- Genre: Medical drama
- Based on: Doc – Nelle tue mani by Francesco Arlanch; Viola Rispoli;
- Developed by: Sandra García Velten
- Directed by: Francisco Franco Alba; Andrés F. López; Harold Ariza Cortés;
- Starring: Juan Pablo Medina; Gabriela de la Garza; Stephanie Cayo;
- Composer: Camilo Sanabria
- Country of origin: Mexico
- Original language: Spanish
- No. of seasons: 1
- No. of episodes: 40

Production
- Executive producers: Carlos Quintanilla Sakar; Alejandro García;
- Producer: Leonardo Olarte
- Cinematography: Carlos Arango; Freddy Castro Uribe;
- Editor: Jhon Casas
- Production company: Sony Pictures Television

Original release
- Network: Netflix
- Release: March 9, 2026 – present

= Doc (Mexican TV series) =

Doc is an Mexican medical drama television series developed by Sandra García Velten. It is based on the Italian series Doc – Nelle tue mani, created by Francesco Arlanch and Viola Rispoli. The series stars Juan Pablo Medina, Gabriela de la Garza and Stephanie Cayo. The series premiered on Netflix on 4 March 2026, followed by a second part released on 27 March 2026.

== Plot ==
The series follows Andrés Ferrara, a head of internal medicine known for his authoritarian, distant, and demanding style toward his colleagues and patients.
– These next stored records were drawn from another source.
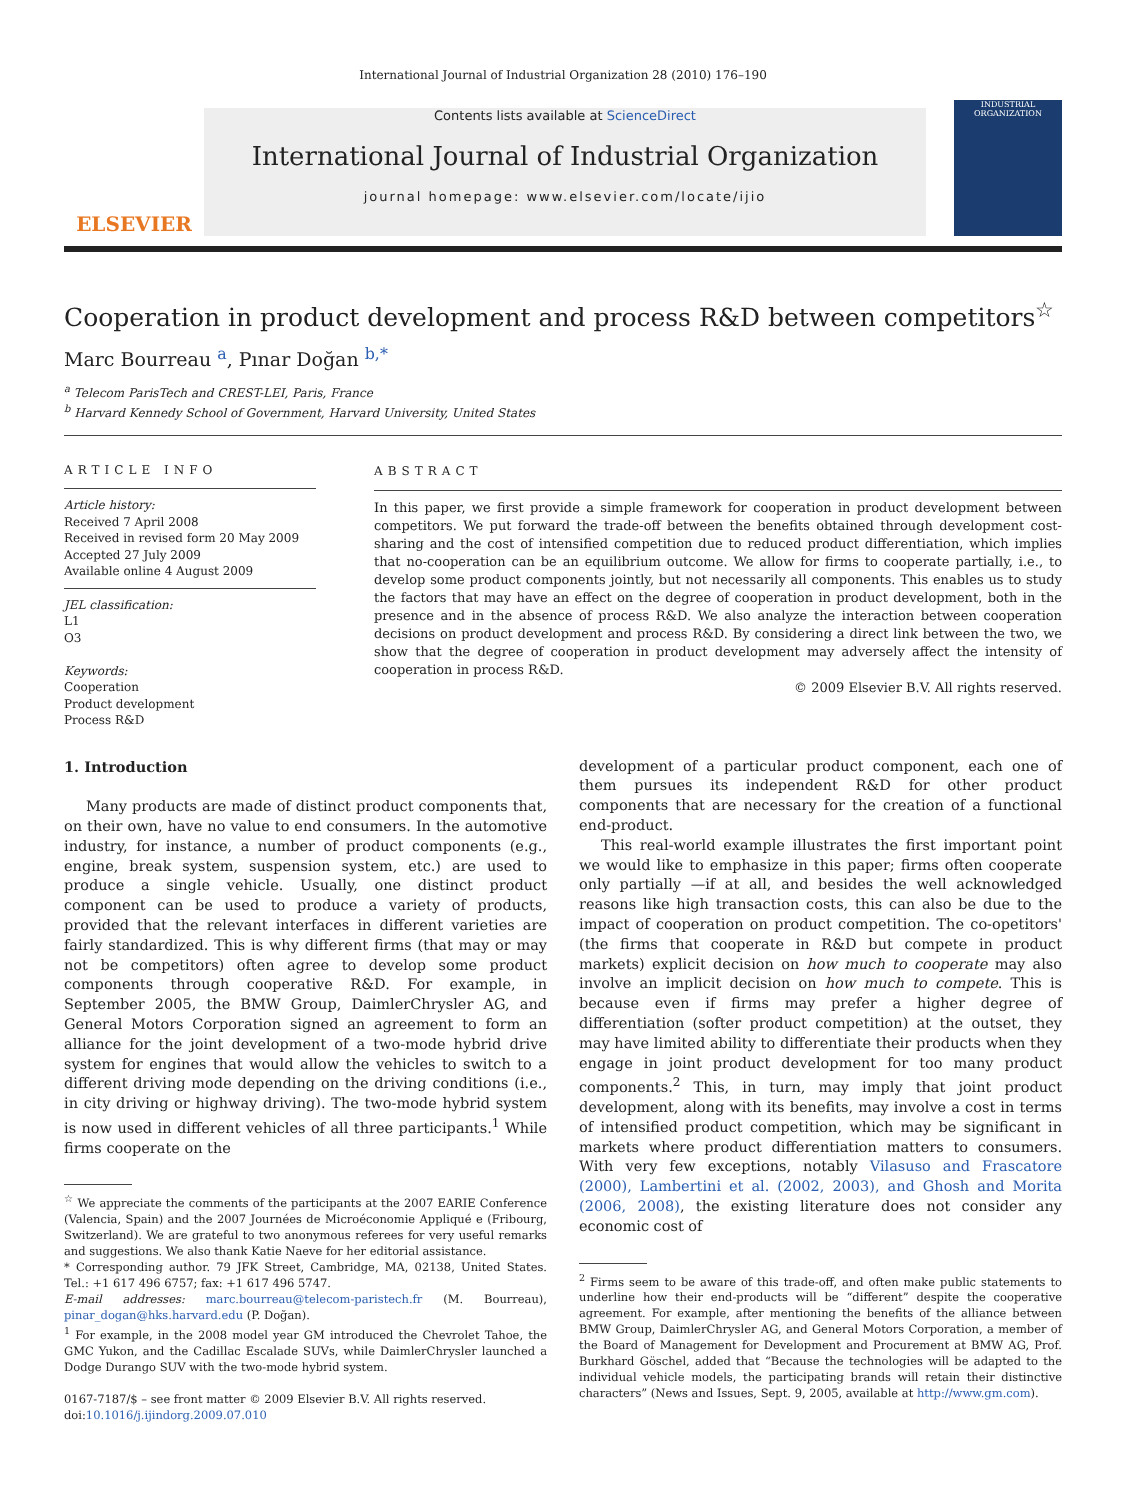International Journal of Industrial Organization 28 (2010) 176–190
ELSEVIER
Contents lists available at ScienceDirect
International Journal of Industrial Organization
journal homepage: www.elsevier.com/locate/ijio
INDUSTRIAL ORGANIZATION
Cooperation in product development and process R&D between competitors<sup>☆</sup>
Marc Bourreau <sup>a</sup>, Pınar Doğan <sup>b,*</sup>
<sup>a</sup> Telecom ParisTech and CREST-LEI, Paris, France
<sup>b</sup> Harvard Kennedy School of Government, Harvard University, United States
ARTICLE INFO
Article history:
Received 7 April 2008
Received in revised form 20 May 2009
Accepted 27 July 2009
Available online 4 August 2009
JEL classification:
L1
O3
Keywords:
Cooperation
Product development
Process R&D
ABSTRACT
In this paper, we first provide a simple framework for cooperation in product development between competitors. We put forward the trade-off between the benefits obtained through development cost-sharing and the cost of intensified competition due to reduced product differentiation, which implies that no-cooperation can be an equilibrium outcome. We allow for firms to cooperate partially, i.e., to develop some product components jointly, but not necessarily all components. This enables us to study the factors that may have an effect on the degree of cooperation in product development, both in the presence and in the absence of process R&D. We also analyze the interaction between cooperation decisions on product development and process R&D. By considering a direct link between the two, we show that the degree of cooperation in product development may adversely affect the intensity of cooperation in process R&D.
© 2009 Elsevier B.V. All rights reserved.
1. Introduction
Many products are made of distinct product components that, on their own, have no value to end consumers. In the automotive industry, for instance, a number of product components (e.g., engine, break system, suspension system, etc.) are used to produce a single vehicle. Usually, one distinct product component can be used to produce a variety of products, provided that the relevant interfaces in different varieties are fairly standardized. This is why different firms (that may or may not be competitors) often agree to develop some product components through cooperative R&D. For example, in September 2005, the BMW Group, DaimlerChrysler AG, and General Motors Corporation signed an agreement to form an alliance for the joint development of a two-mode hybrid drive system for engines that would allow the vehicles to switch to a different driving mode depending on the driving conditions (i.e., in city driving or highway driving). The two-mode hybrid system is now used in different vehicles of all three participants.<sup>1</sup> While firms cooperate on the
<sup>☆</sup> We appreciate the comments of the participants at the 2007 EARIE Conference (Valencia, Spain) and the 2007 Journées de Microéconomie Appliqué e (Fribourg, Switzerland). We are grateful to two anonymous referees for very useful remarks and suggestions. We also thank Katie Naeve for her editorial assistance.
* Corresponding author. 79 JFK Street, Cambridge, MA, 02138, United States. Tel.: +1 617 496 6757; fax: +1 617 496 5747.
E-mail addresses: marc.bourreau@telecom-paristech.fr (M. Bourreau), pinar_dogan@hks.harvard.edu (P. Doğan).
<sup>1</sup> For example, in the 2008 model year GM introduced the Chevrolet Tahoe, the GMC Yukon, and the Cadillac Escalade SUVs, while DaimlerChrysler launched a Dodge Durango SUV with the two-mode hybrid system.
0167-7187/$ – see front matter © 2009 Elsevier B.V. All rights reserved.
doi:10.1016/j.ijindorg.2009.07.010
development of a particular product component, each one of them pursues its independent R&D for other product components that are necessary for the creation of a functional end-product.
This real-world example illustrates the first important point we would like to emphasize in this paper; firms often cooperate only partially —if at all, and besides the well acknowledged reasons like high transaction costs, this can also be due to the impact of cooperation on product competition. The co-opetitors' (the firms that cooperate in R&D but compete in product markets) explicit decision on how much to cooperate may also involve an implicit decision on how much to compete. This is because even if firms may prefer a higher degree of differentiation (softer product competition) at the outset, they may have limited ability to differentiate their products when they engage in joint product development for too many product components.<sup>2</sup> This, in turn, may imply that joint product development, along with its benefits, may involve a cost in terms of intensified product competition, which may be significant in markets where product differentiation matters to consumers. With very few exceptions, notably Vilasuso and Frascatore (2000), Lambertini et al. (2002, 2003), and Ghosh and Morita (2006, 2008), the existing literature does not consider any economic cost of
<sup>2</sup> Firms seem to be aware of this trade-off, and often make public statements to underline how their end-products will be “different” despite the cooperative agreement. For example, after mentioning the benefits of the alliance between BMW Group, DaimlerChrysler AG, and General Motors Corporation, a member of the Board of Management for Development and Procurement at BMW AG, Prof. Burkhard Göschel, added that “Because the technologies will be adapted to the individual vehicle models, the participating brands will retain their distinctive characters” (News and Issues, Sept. 9, 2005, available at http://www.gm.com).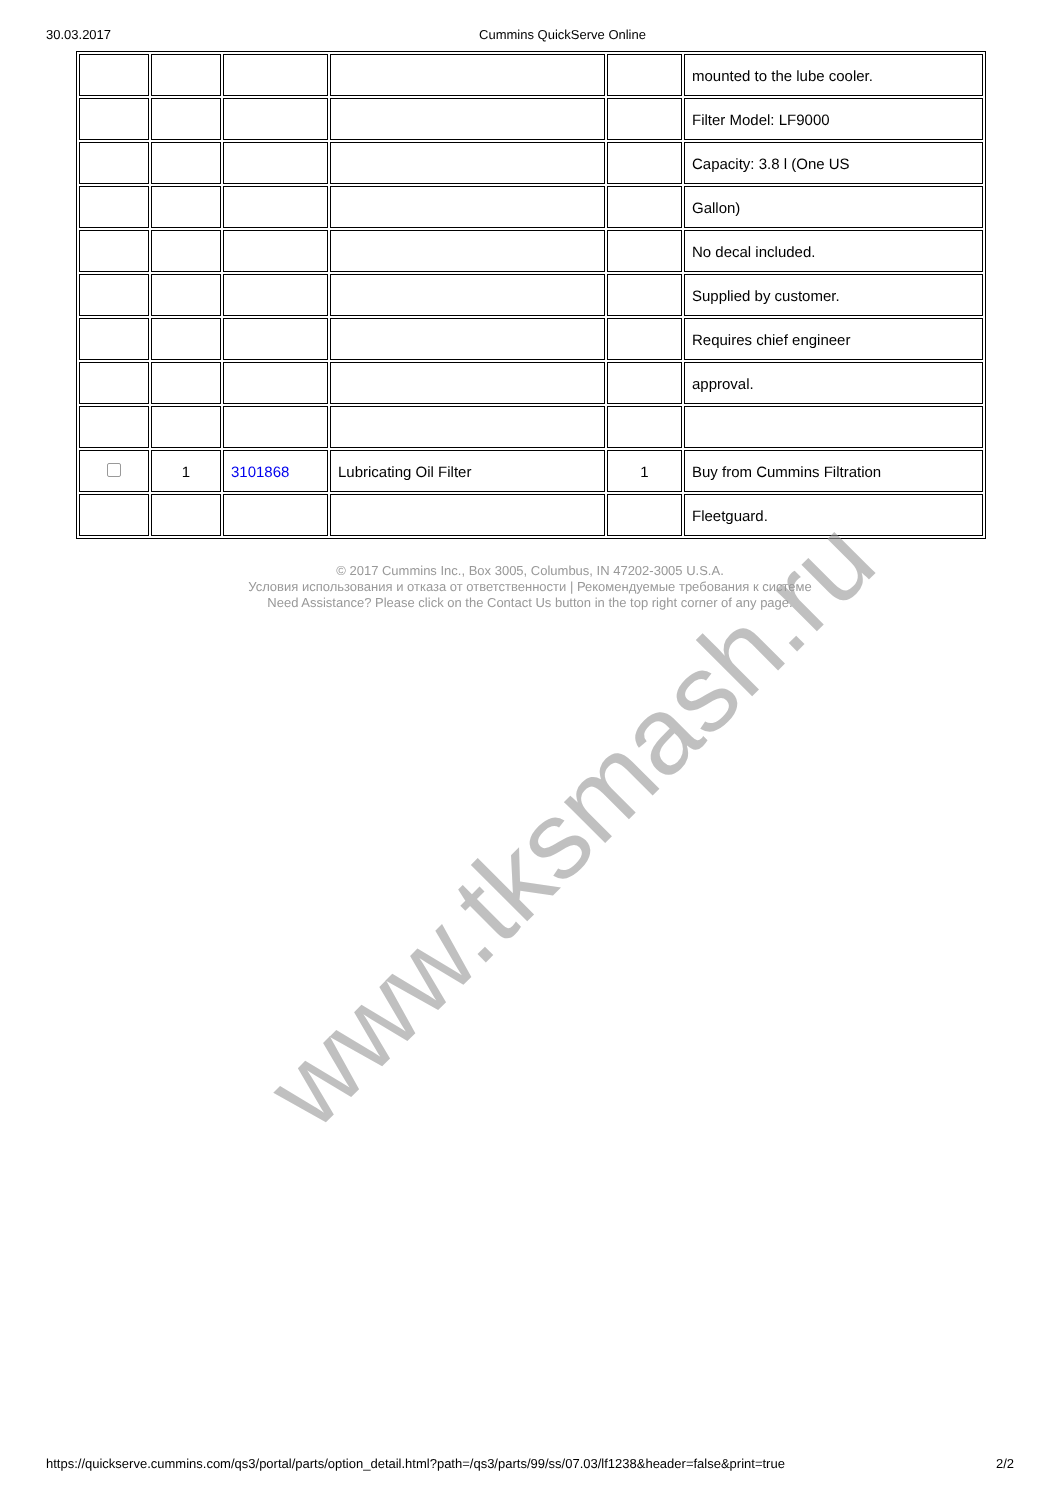30.03.2017 Cummins QuickServe Online
| | | | | | mounted to the lube cooler. |
| | | | | | Filter Model: LF9000 |
| | | | | | Capacity: 3.8 l (One US |
| | | | | | Gallon) |
| | | | | | No decal included. |
| | | | | | Supplied by customer. |
| | | | | | Requires chief engineer |
| | | | | | approval. |
| | 1 | 3101868 | Lubricating Oil Filter | 1 | Buy from Cummins Filtration |
| | | | | | Fleetguard. |
© 2017 Cummins Inc., Box 3005, Columbus, IN 47202-3005 U.S.A.
Условия использования и отказа от ответственности | Рекомендуемые требования к системе
Need Assistance? Please click on the Contact Us button in the top right corner of any page.
www.tksmash.ru
https://quickserve.cummins.com/qs3/portal/parts/option_detail.html?path=/qs3/parts/99/ss/07.03/lf1238&header=false&print=true 2/2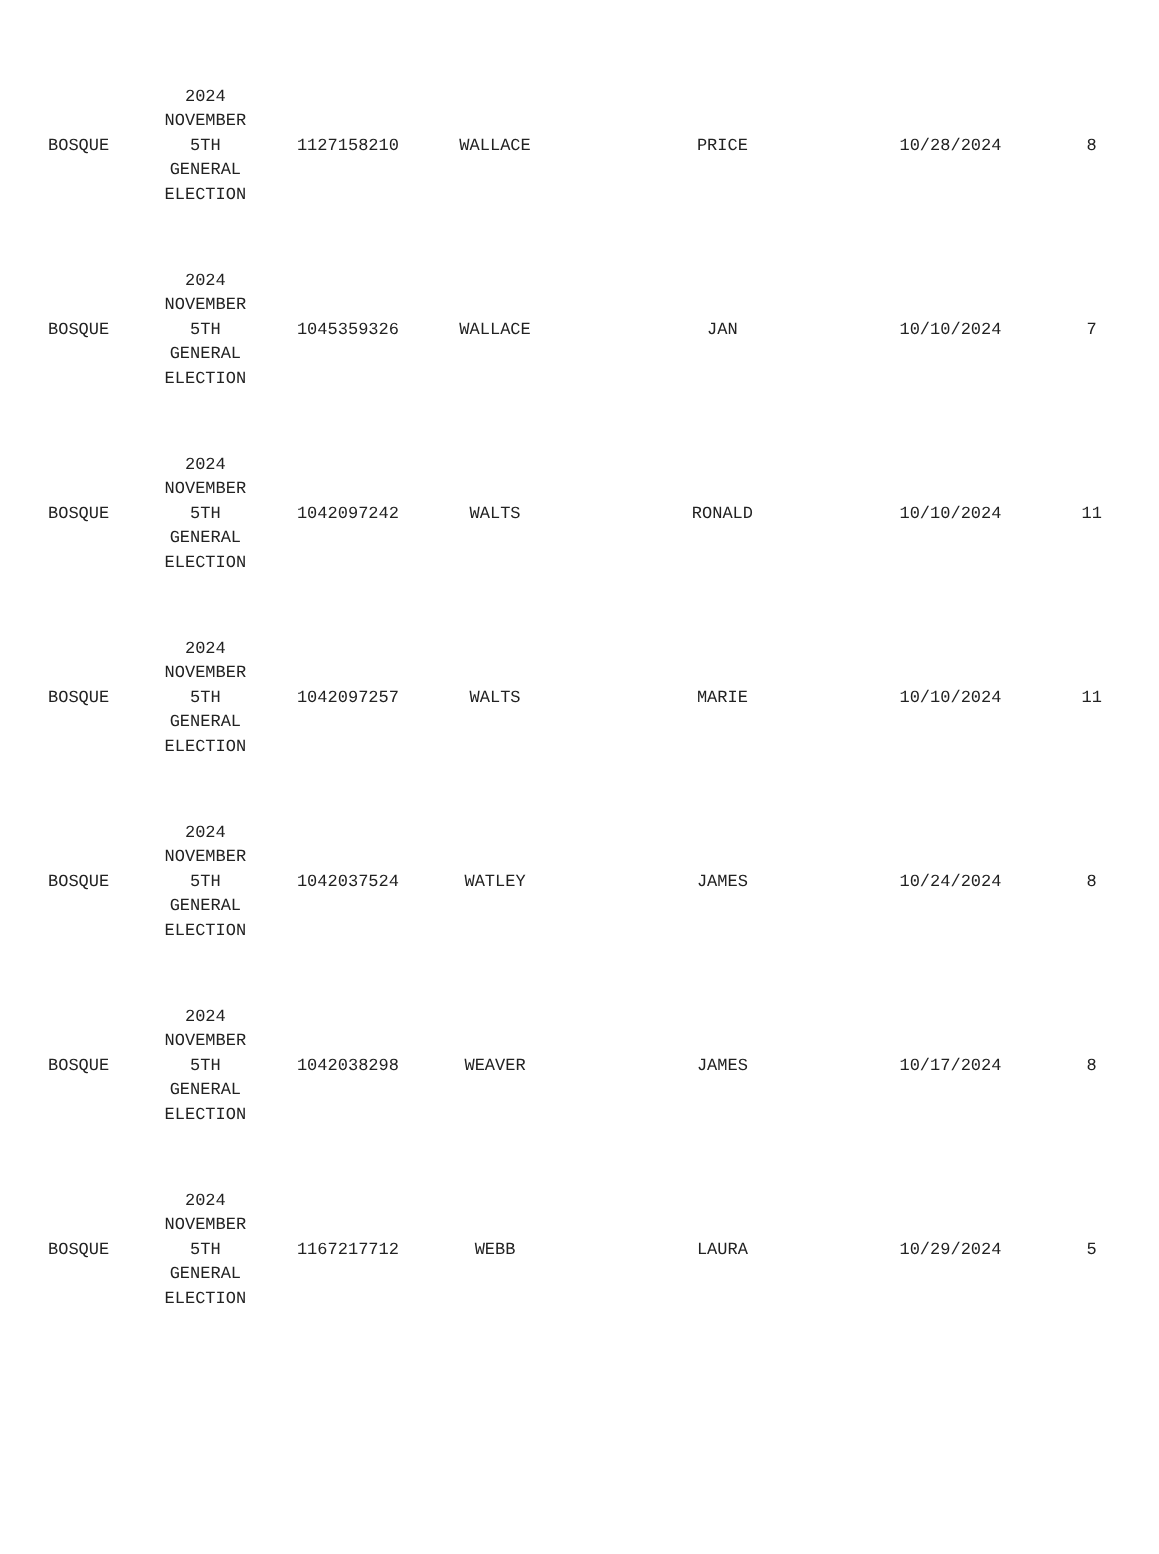| BOSQUE | 2024 NOVEMBER 5TH GENERAL ELECTION | 1127158210 | WALLACE | PRICE | 10/28/2024 | 8 |
| BOSQUE | 2024 NOVEMBER 5TH GENERAL ELECTION | 1045359326 | WALLACE | JAN | 10/10/2024 | 7 |
| BOSQUE | 2024 NOVEMBER 5TH GENERAL ELECTION | 1042097242 | WALTS | RONALD | 10/10/2024 | 11 |
| BOSQUE | 2024 NOVEMBER 5TH GENERAL ELECTION | 1042097257 | WALTS | MARIE | 10/10/2024 | 11 |
| BOSQUE | 2024 NOVEMBER 5TH GENERAL ELECTION | 1042037524 | WATLEY | JAMES | 10/24/2024 | 8 |
| BOSQUE | 2024 NOVEMBER 5TH GENERAL ELECTION | 1042038298 | WEAVER | JAMES | 10/17/2024 | 8 |
| BOSQUE | 2024 NOVEMBER 5TH GENERAL ELECTION | 1167217712 | WEBB | LAURA | 10/29/2024 | 5 |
His professional and personal life takes a radical turn after surviving an assassination attempt that causes him to lose his memory of the last twelve years. Upon waking, Ferrara realizes his reality is no longer the same; his personal relationships have changed, the hospital environment has evolved, and he himself must question his former work ethic.

== Cast ==
=== Main ===
- Juan Pablo Medina as Dr. Andrés Ferrara "Doc"
- Gabriela de la Garza as Dr. Ximena Franco
- Stephanie Cayo as Dr. Julia Jasso
- Iván Sánchez as Dr. Marco Santamaría
- Macarena García Romero as Dr. Alba Granados
- Martín Saracho as Dr. Ricardo Quintana
- Nicolasa Ortíz Monasterio as Dr. Elisa Gaona
- José Ramón Barreto as Dr. José Ramos
- Valentina Buzzurro as Carolina Ferrara
  - Fernanda Salgado as child Carolina
- Giuseppe Gamba as Dr. Lorenzo Torres
- Montserrat Marañón as Teresa Contreras
- Martín Altomaro as Dr. Enrique Rentería
- Natalia Plascencia as Dr. Constanza Ontiveros
- Rubén Zamora as Raúl Castillo
- Erick Chapa as Dr. David Valadares
- Claudette Maillé as Dr. Fabiola Martínez

=== Recurring ===
- Alejandra Ambrosi as Irene Andrade
- Constantino García as Matías Ferreira
- Daniel Toro as Darío Corona
- Rafer Valderrama as Renato

- Daniela Schmidt as Dr. Cecilia Alcocer
- Ximena Romo as Dr. Raquel Aguirre
- Juan Carlos Ortega as Abogado Rivas
- Adriana Montes de Oca as Clara
- Ximena Palacios as Susana
- Leónidas Urbina as Uriel

=== Guest stars ===
- Fernando Berzosa as Ernesto Quiñones
- Florencia Ríos as Alicia
- Patricio Tenoch as Óscar
- Arath Aquino as Jacobo
- Merena Dimont as Amalia
- Constanza Hernández as Inés
- Abril Manjares as Marisa
- Pablo Rodríguez as Esteban
- Germán Bracco as Fabio Lasso
- Gabriela Díaz as Marcela
- Ángela Duarte as Georgina
- Ana Bertha Espín as Socorro Aguilar
- Ana Karina Guevara as Leticia Olivares
- Daniela Romero as Sofía
- Carlos Gutiérrez as Pablo

== Production ==
Filming of the series took place from May to September 2025.

== Release ==
The series was divided into two parts, with the first twenty episodes having been released on 4 March 2026, and another twenty episodes being released on 27 March 2026.